Canadian PM meets locals on trip to Temple of Heaven
Updated: 2012-02-09 08:12
By Zhang Yunbi (China Daily)
BEIJING - With blue skies and fresh air, Wednesday morning was a perfect time to find yourself in the Temple of Heaven, especially for the visiting Canadian Prime Minister Stephen Harper, who had a tight schedule and longed for a casual walk.
The Temple of Heaven was built in 1420 and used as an imperial sacrificial altar during the Ming (1368-1644) and Qing (1644-1911) dynasties. Emperors visited the temple to pray for a good harvest in the coming year.
Harper toured one of the city's most prominent historical attractions, which includes the Hall of Prayer for Good Harvest, the most prestigious part of Tiantan Park.

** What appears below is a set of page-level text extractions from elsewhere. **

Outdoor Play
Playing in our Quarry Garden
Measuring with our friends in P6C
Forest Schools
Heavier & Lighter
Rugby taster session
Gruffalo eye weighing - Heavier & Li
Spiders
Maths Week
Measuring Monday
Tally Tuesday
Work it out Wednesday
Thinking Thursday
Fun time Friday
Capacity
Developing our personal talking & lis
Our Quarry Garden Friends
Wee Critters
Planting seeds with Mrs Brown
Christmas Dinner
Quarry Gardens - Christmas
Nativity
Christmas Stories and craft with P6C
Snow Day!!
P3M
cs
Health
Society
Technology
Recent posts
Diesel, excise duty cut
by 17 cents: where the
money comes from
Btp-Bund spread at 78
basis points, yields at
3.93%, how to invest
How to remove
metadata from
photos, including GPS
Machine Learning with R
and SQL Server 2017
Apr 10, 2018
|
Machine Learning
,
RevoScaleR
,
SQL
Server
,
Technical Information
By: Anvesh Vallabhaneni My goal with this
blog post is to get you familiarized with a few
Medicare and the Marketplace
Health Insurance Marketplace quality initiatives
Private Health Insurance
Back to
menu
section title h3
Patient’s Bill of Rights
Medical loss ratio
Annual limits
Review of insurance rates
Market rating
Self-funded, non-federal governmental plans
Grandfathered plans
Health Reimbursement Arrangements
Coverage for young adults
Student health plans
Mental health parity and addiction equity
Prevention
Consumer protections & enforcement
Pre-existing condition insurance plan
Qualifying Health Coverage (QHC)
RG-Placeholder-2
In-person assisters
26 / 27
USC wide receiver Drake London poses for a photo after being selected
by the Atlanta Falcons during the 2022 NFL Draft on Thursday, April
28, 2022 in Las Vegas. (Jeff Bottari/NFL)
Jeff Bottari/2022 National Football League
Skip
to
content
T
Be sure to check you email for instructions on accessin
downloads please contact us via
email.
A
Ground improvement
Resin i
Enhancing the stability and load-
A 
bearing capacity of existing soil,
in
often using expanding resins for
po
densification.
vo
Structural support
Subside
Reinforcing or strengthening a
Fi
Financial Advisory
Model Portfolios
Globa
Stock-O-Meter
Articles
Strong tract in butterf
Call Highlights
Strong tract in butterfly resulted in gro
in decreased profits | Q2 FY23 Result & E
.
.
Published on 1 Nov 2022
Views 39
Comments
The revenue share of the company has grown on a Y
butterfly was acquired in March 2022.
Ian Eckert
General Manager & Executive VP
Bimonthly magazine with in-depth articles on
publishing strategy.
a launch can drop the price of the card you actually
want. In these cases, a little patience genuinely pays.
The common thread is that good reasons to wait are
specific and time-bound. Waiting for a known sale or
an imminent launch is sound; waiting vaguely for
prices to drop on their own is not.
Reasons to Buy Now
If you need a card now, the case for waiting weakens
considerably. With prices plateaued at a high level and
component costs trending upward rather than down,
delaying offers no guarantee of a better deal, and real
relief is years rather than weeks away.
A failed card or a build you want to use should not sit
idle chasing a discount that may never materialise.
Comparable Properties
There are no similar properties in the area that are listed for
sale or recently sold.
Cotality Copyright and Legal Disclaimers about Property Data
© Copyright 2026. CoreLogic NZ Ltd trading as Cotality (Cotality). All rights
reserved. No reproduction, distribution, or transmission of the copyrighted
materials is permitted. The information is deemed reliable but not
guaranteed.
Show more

Performers at the park simulated an ancient royal heaven worship ceremony at the hall during the first five days of the Chinese Lunar New Year, starting on Jan 23. A performer wearing a costume played the role of a Qing Dynasty emperor during the royal ritual.
What amazed tourists at the site most was Harper's casual walk through a lobby at the east end of the Hall of Prayer for Good Harvest.
Zhang Yonglai, a 40-year-old visitor from eastern China's Shandong province, told China Daily that he and his family members felt "surprised and lucky" to greet the Canadian prime minister in the lobby.
"It is a pity that Harper's schedule did not catch up with the royal ritual performance," said Zhang, who went to the temple with his wife, daughter and parents-in-law. "I think Mr Harper is also here to pray for a promising year for his country."
Harper worked hard in campaigning for Canada's tourism industry earlier in the day at the official opening of the Canadian Tourism Commission's (CTC) newly outfitted marketing center in Beijing.
The travel industry "generates such goodwill between our two great countries", he said.
Canada greeted around 232,000 visitors from China from January to November last year, a year-on-year increase of 25 percent, according to Steve Allan, chairperson of the CTC Board of Directors.
In Tiantan Park, Harper also stopped to join one of the crowds watching local residents play Chinese chess.
Mark Rowswell, a Canadian entertainer proficient in Mandarin, accompanied Harper's park tour. He is renowned in China by his local moniker "Dashan", and Harper appointed him as Canada-China Goodwill Ambassador on Tuesday.
Rowswell came as a liaison interpreter and asked one of the chess players, surnamed Yang, about the plans behind his moves on the table. "It is a secret, and I can't tell you about the steps that I have planned in my mind," Yang told Rowswell.
"Chinese chess combines the principles of ancient Chinese military strategists, including Sun Zi in the 6th century BC who wrote the Art of War," Yang told China Daily.